The wizard provides several options:
Collection Interval
- Default: 60 seconds
- Can be set as low as 1 second for high-resolution metrics
High-frequency custom metrics incur additional costs. Review CloudWatch pricing before setting intervals below 60 seconds.
The wizard lets you collect various metrics including memory (used/available percentage, total memory), CPU (usage states like active/idle/iowait, per-core metrics), disk (free space, used percentage, inode usage), and process metrics (thread count, process count, CPU and memory per process).
For this example, we'll configure memory used and available percentage, CPU usage active, and disk free space and used percentage.

Click Next and then Complete to save the configuration.
Viewing Metrics in CloudWatch
After about 60 seconds (based on your collection interval), metrics will start appearing in CloudWatch.
Navigate back to your EC2 instance and go to the Monitoring tab.
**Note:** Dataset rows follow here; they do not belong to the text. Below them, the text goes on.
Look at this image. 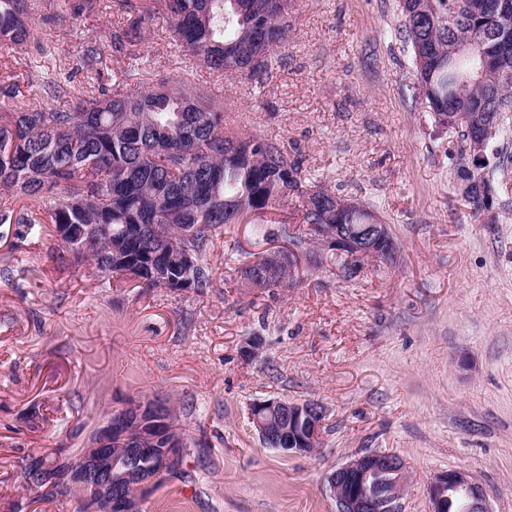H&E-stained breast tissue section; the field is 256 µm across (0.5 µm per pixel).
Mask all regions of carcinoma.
Wrapping results in <instances>:
<instances>
[{
    "mask_svg": "<svg viewBox=\"0 0 512 512\" xmlns=\"http://www.w3.org/2000/svg\"><path fill=\"white\" fill-rule=\"evenodd\" d=\"M286 0H117L126 24L112 34V50L133 54L141 31L156 15L170 38L202 66L225 76L259 80L284 41ZM500 0H400L398 33L410 47L426 106L456 135L457 175L492 194L486 167L470 168L462 143L479 130L456 113L512 112V44L498 39L512 30V13H499ZM27 0H0V44L28 41ZM469 37L476 51L461 53ZM100 52L89 43L82 68L97 71ZM69 95L56 78L43 83L41 99L25 112L0 111V186L34 201L22 210L0 203V224H22L39 236L55 225L67 244L64 225L92 229L72 252L91 262L103 278L145 281L149 288H185L187 257L196 263L192 288L210 287L202 259L228 224H243L291 195L305 197L303 222L311 236L320 224H359L363 208L336 212V194L309 189L301 161L260 135L224 131V112L203 96L164 83L111 94L101 90L66 109L45 106ZM37 499L66 498L85 512L93 494L85 486L65 490L57 483L35 488Z\"/></svg>",
    "mask_w": 512,
    "mask_h": 512,
    "instance_id": "obj_1",
    "label": "carcinoma"
}]
</instances>
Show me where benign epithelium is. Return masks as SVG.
I'll use <instances>...</instances> for the list:
<instances>
[{
	"mask_svg": "<svg viewBox=\"0 0 512 512\" xmlns=\"http://www.w3.org/2000/svg\"><path fill=\"white\" fill-rule=\"evenodd\" d=\"M496 129L490 121L467 139L465 151L472 165L484 164L485 152ZM319 229L321 243L344 261L340 269L343 277L365 260L379 266L388 265L394 256L387 225L373 214L364 217L356 232L346 224L321 225ZM264 257L267 264L282 265L286 271L298 267L297 255L285 262L279 251L273 250ZM130 407L136 412L132 424L126 420ZM130 407L107 415L90 436L79 465L73 466L60 457L27 463L23 476L29 486L35 488L44 481L59 480L77 488L91 485L96 497L88 512H143L151 491L180 469L184 449L173 442L164 448L156 447L167 403L146 399ZM251 416L259 435L288 440L287 453L307 455L319 446L325 411L318 402L266 400L253 406ZM381 477L388 478L390 487L375 492L373 487ZM406 479L403 458L394 453H372L338 467L327 477V482L336 499L337 512H398L400 491ZM459 490L465 492L461 512H490L483 489L460 470L439 473L432 479L430 512H448V501Z\"/></svg>",
	"mask_w": 512,
	"mask_h": 512,
	"instance_id": "7a95c632",
	"label": "benign epithelium"
}]
</instances>
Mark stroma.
Masks as SVG:
<instances>
[{
    "label": "stroma",
    "mask_w": 512,
    "mask_h": 512,
    "mask_svg": "<svg viewBox=\"0 0 512 512\" xmlns=\"http://www.w3.org/2000/svg\"><path fill=\"white\" fill-rule=\"evenodd\" d=\"M52 40L0 46V109L30 108L38 86L70 77L71 100L98 87L187 84L224 104L226 131L257 133L298 157L312 184L369 204L399 253L361 276L307 238L288 286L251 287L241 269L302 229L301 198L225 228L205 255L204 293L106 280L74 261L46 225L0 226V512H70L21 485L20 464L79 448L131 399H170L189 446L180 474L145 512H336L327 477L354 457L390 452L408 479L402 512H430V481L457 469L492 512H512V163L493 174L496 223L457 186L448 130L416 96L398 0H291L288 36L262 81L219 76L147 27L134 55H112L116 0H29ZM100 46L97 74L80 67ZM255 345V357L243 354ZM267 399L316 401L319 450L277 451L251 419Z\"/></svg>",
    "instance_id": "obj_1"
}]
</instances>
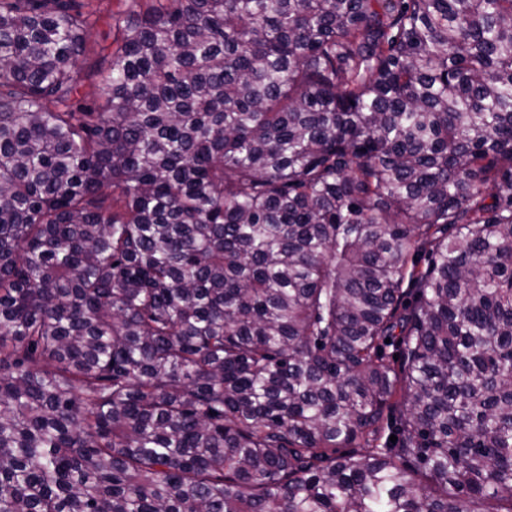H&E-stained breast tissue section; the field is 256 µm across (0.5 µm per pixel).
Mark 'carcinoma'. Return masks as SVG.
Segmentation results:
<instances>
[{"instance_id":"carcinoma-1","label":"carcinoma","mask_w":512,"mask_h":512,"mask_svg":"<svg viewBox=\"0 0 512 512\" xmlns=\"http://www.w3.org/2000/svg\"><path fill=\"white\" fill-rule=\"evenodd\" d=\"M133 2L0 0V512H512V0Z\"/></svg>"}]
</instances>
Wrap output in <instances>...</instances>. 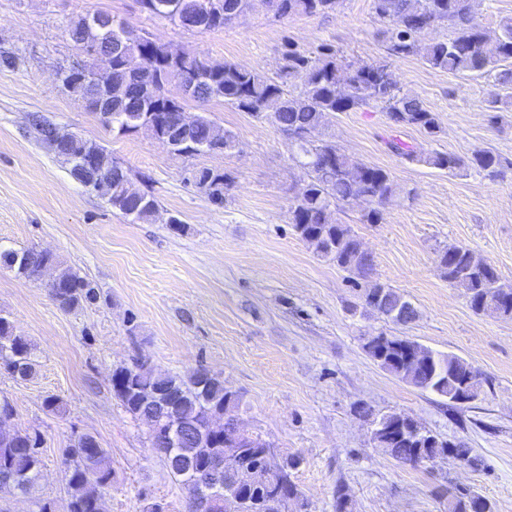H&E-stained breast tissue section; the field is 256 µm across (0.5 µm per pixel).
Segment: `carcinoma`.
Returning a JSON list of instances; mask_svg holds the SVG:
<instances>
[{"label":"carcinoma","instance_id":"obj_1","mask_svg":"<svg viewBox=\"0 0 512 512\" xmlns=\"http://www.w3.org/2000/svg\"><path fill=\"white\" fill-rule=\"evenodd\" d=\"M142 12L163 19L186 31L221 30L243 18L252 0H137ZM273 17L291 15H328L338 10L343 0H269ZM377 18L385 24L382 31L389 55L397 58L418 55L432 69L463 76L487 79L495 91L489 103L495 112L512 107V17L500 22L501 34L488 37L477 20L476 0H372ZM441 24L451 34L426 44L418 37ZM65 31L81 48L123 45L139 52L143 67L131 72L124 62L112 60V87L118 93L108 99L110 116H99L101 123L119 134L137 130L147 116L155 123L154 139L168 149L176 142L190 145L219 141L221 151L236 147V136L218 128L205 112L196 115L188 128L182 126L185 102L201 105L221 101L240 112L271 123L287 138L288 149L306 170L303 197L290 208V224L296 234L314 246L315 252L340 268L360 276L374 269L373 257L348 224H341L333 213L341 207L362 201L363 224H378L382 208L395 193L390 173L367 165L342 153L329 140H312L313 132L325 127L338 112H352L374 106L386 112L396 127H415L432 140L441 131L436 113L422 101L405 92L387 72L385 62L357 64L338 57L330 45L316 51L300 50L292 44L283 53L279 73L268 75L232 61L209 66L206 57L191 49L175 52L172 46L151 40L130 28L117 17L103 12L71 18ZM304 77L302 87L291 89V78ZM184 88L182 97L170 94L169 85ZM391 149L412 160L454 174L473 170L492 181L501 176V158L487 150H476L467 158L450 152L425 153L390 141ZM96 152L112 175L109 204L134 221L149 222L158 210V202L149 182L134 178L129 169L112 157L107 149L93 141L75 136L64 152L56 157L71 159ZM193 183L208 199L224 204L234 177L225 171L201 168L194 172ZM443 276L452 288H461L470 307L477 313L490 312L512 318V286L501 283L496 267L464 245H450L437 255ZM0 266L17 275L38 279L47 266L55 270L54 285L48 287L53 303L63 311L94 304L100 298L98 288L88 278L70 268L61 267L55 253L33 247L21 252L0 250ZM416 341L400 336H374L364 344L366 353L384 371L399 380L435 394L450 402L459 400L468 380L477 371L460 357L421 346L425 359L418 360L412 345ZM28 378L35 374L33 344L15 333L8 317L0 315V371ZM112 387L125 411L148 430L151 448L163 458L171 477L189 496V512L194 510L195 493L208 462L224 449L234 447L232 430L222 437L209 434L208 419L228 410L235 411L239 396L224 387V380L208 376L202 369L184 375L156 371L143 364L119 365L112 370ZM181 425L178 435L167 433L166 422ZM436 438L430 431L413 434V429L386 432L374 428L372 440L393 460L418 467L432 458L433 447L427 440ZM42 438L38 433L13 428L7 439L0 438V493L32 496L39 487L42 471ZM67 499L65 512H101L102 501L111 487L112 470L106 449L90 434L70 440L62 460ZM224 496L251 503V512H288V500L297 489L288 471L273 475L267 487L254 488L226 483ZM471 502L484 512L487 499L463 494L448 500V512H466Z\"/></svg>","mask_w":512,"mask_h":512}]
</instances>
Enable the option to Include metrics in the CW agent namespace to see CloudWatch Agent metrics alongside default EC2 metrics.
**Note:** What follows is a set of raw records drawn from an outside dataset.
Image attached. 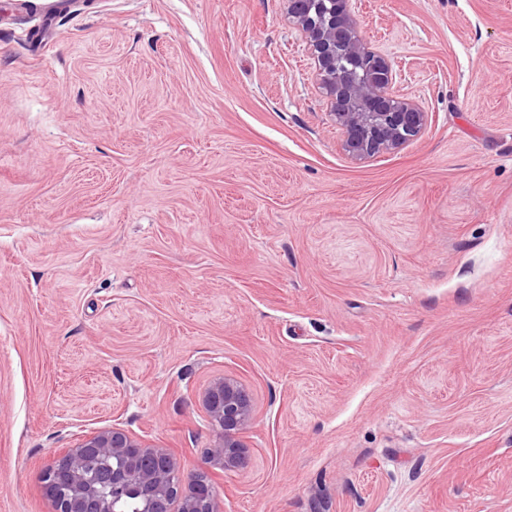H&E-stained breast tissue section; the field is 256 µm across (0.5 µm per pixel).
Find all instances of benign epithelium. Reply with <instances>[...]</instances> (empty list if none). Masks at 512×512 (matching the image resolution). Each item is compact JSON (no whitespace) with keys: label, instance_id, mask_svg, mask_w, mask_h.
Returning a JSON list of instances; mask_svg holds the SVG:
<instances>
[{"label":"benign epithelium","instance_id":"1","mask_svg":"<svg viewBox=\"0 0 512 512\" xmlns=\"http://www.w3.org/2000/svg\"><path fill=\"white\" fill-rule=\"evenodd\" d=\"M315 68L331 115L345 133L343 147L354 157L398 149L423 132L428 113L400 93L396 64L369 49L358 34L355 0H286ZM215 439L209 462L226 471L246 463L241 434L253 417V403L235 380L212 383L201 397ZM112 460V480L104 488L88 464ZM54 512H121L118 503L133 487L141 512H222L205 472L184 475L165 448H150L112 428L84 436L53 456L42 474Z\"/></svg>","mask_w":512,"mask_h":512}]
</instances>
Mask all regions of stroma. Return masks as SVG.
<instances>
[{"label": "stroma", "instance_id": "obj_1", "mask_svg": "<svg viewBox=\"0 0 512 512\" xmlns=\"http://www.w3.org/2000/svg\"><path fill=\"white\" fill-rule=\"evenodd\" d=\"M357 2L428 114L361 160L285 0H74L40 49L0 0V512L112 427L224 512H512V0ZM201 400L215 431L213 445L208 448L209 462L224 471L242 468L246 447L241 434L253 417L250 395L237 381L224 378L206 388Z\"/></svg>", "mask_w": 512, "mask_h": 512}]
</instances>
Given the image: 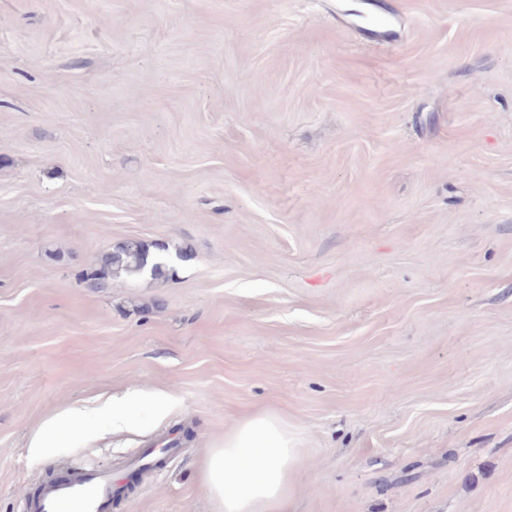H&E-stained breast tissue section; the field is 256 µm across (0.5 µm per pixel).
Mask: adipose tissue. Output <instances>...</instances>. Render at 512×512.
I'll return each instance as SVG.
<instances>
[{"instance_id": "1", "label": "adipose tissue", "mask_w": 512, "mask_h": 512, "mask_svg": "<svg viewBox=\"0 0 512 512\" xmlns=\"http://www.w3.org/2000/svg\"><path fill=\"white\" fill-rule=\"evenodd\" d=\"M298 453L287 422L261 410L243 417L207 449L204 489L214 512H284Z\"/></svg>"}]
</instances>
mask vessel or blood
<instances>
[{"label": "vessel or blood", "mask_w": 512, "mask_h": 512, "mask_svg": "<svg viewBox=\"0 0 512 512\" xmlns=\"http://www.w3.org/2000/svg\"><path fill=\"white\" fill-rule=\"evenodd\" d=\"M115 494L101 469L70 467L43 482L26 502L27 512H108Z\"/></svg>", "instance_id": "1"}]
</instances>
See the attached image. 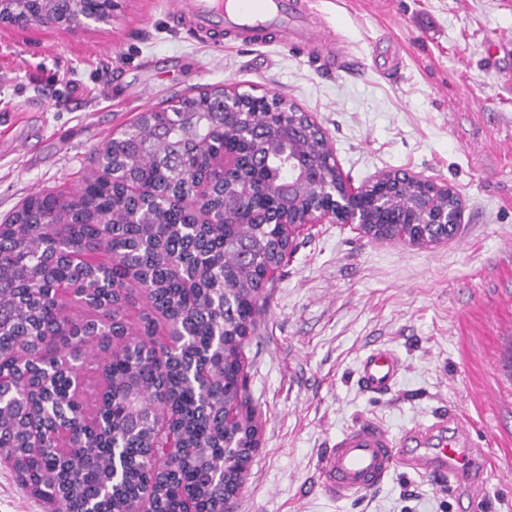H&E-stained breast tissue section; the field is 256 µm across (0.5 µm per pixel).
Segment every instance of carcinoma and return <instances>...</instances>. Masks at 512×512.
Here are the masks:
<instances>
[{"mask_svg": "<svg viewBox=\"0 0 512 512\" xmlns=\"http://www.w3.org/2000/svg\"><path fill=\"white\" fill-rule=\"evenodd\" d=\"M244 108L224 117L186 98L177 112H145L98 152L151 192L139 211L126 187L91 172L69 196L42 194L0 224V459L34 497L40 487L67 503L124 512L150 490L158 512H225L224 492L238 480V449L255 442L242 353L265 303L263 266H279L288 245L272 224H237L236 210L268 206L244 198L235 183L210 198L191 170L224 177V158L257 152L269 158L265 177L279 178L275 137L247 142L243 128L277 117L249 94ZM300 148L331 155L324 138L304 126ZM422 186L401 187L403 211L425 201ZM145 309L134 315L137 301ZM80 303L92 314L73 319ZM103 354L102 387L112 394L107 434L85 427L99 414L98 395L73 386L67 362H84L89 346ZM70 418L51 431L41 459L26 456V405ZM239 410L224 420V406ZM180 415L185 454L160 453L156 469L141 463L163 448L162 413Z\"/></svg>", "mask_w": 512, "mask_h": 512, "instance_id": "cac0c4a2", "label": "carcinoma"}]
</instances>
Refresh the page, and you'll see your custom metrics you have configured.
Configuring Multiple Instances
If your EC2 instances are part of an Auto Scaling Group, you'll need to configure the CloudWatch Agent on each instance individually using this manual approach.
For example, if you have two instances in your Auto Scaling Group:
- Configure the first instance (as shown above)
- Navigate to the second instance
- Repeat the same steps
Since both instances share the same IAM role, you won't need to add permissions again — just install and configure the agent.
Here's where manual configuration becomes problematic: if your Auto Scaling Group scales out and adds a third instance, you'll need to manually configure CloudWatch Agent on that instance too.
Manually installing and configuring the agent on each instance quickly becomes tedious and doesn't scale well with your infrastructure. In an upcoming article, we'll explore using User Data scripts to automate this process at instance launch.
These approaches will ensure that whenever an instance comes online, it's pre-configured with the CloudWatch Agent and the metrics you need to capture.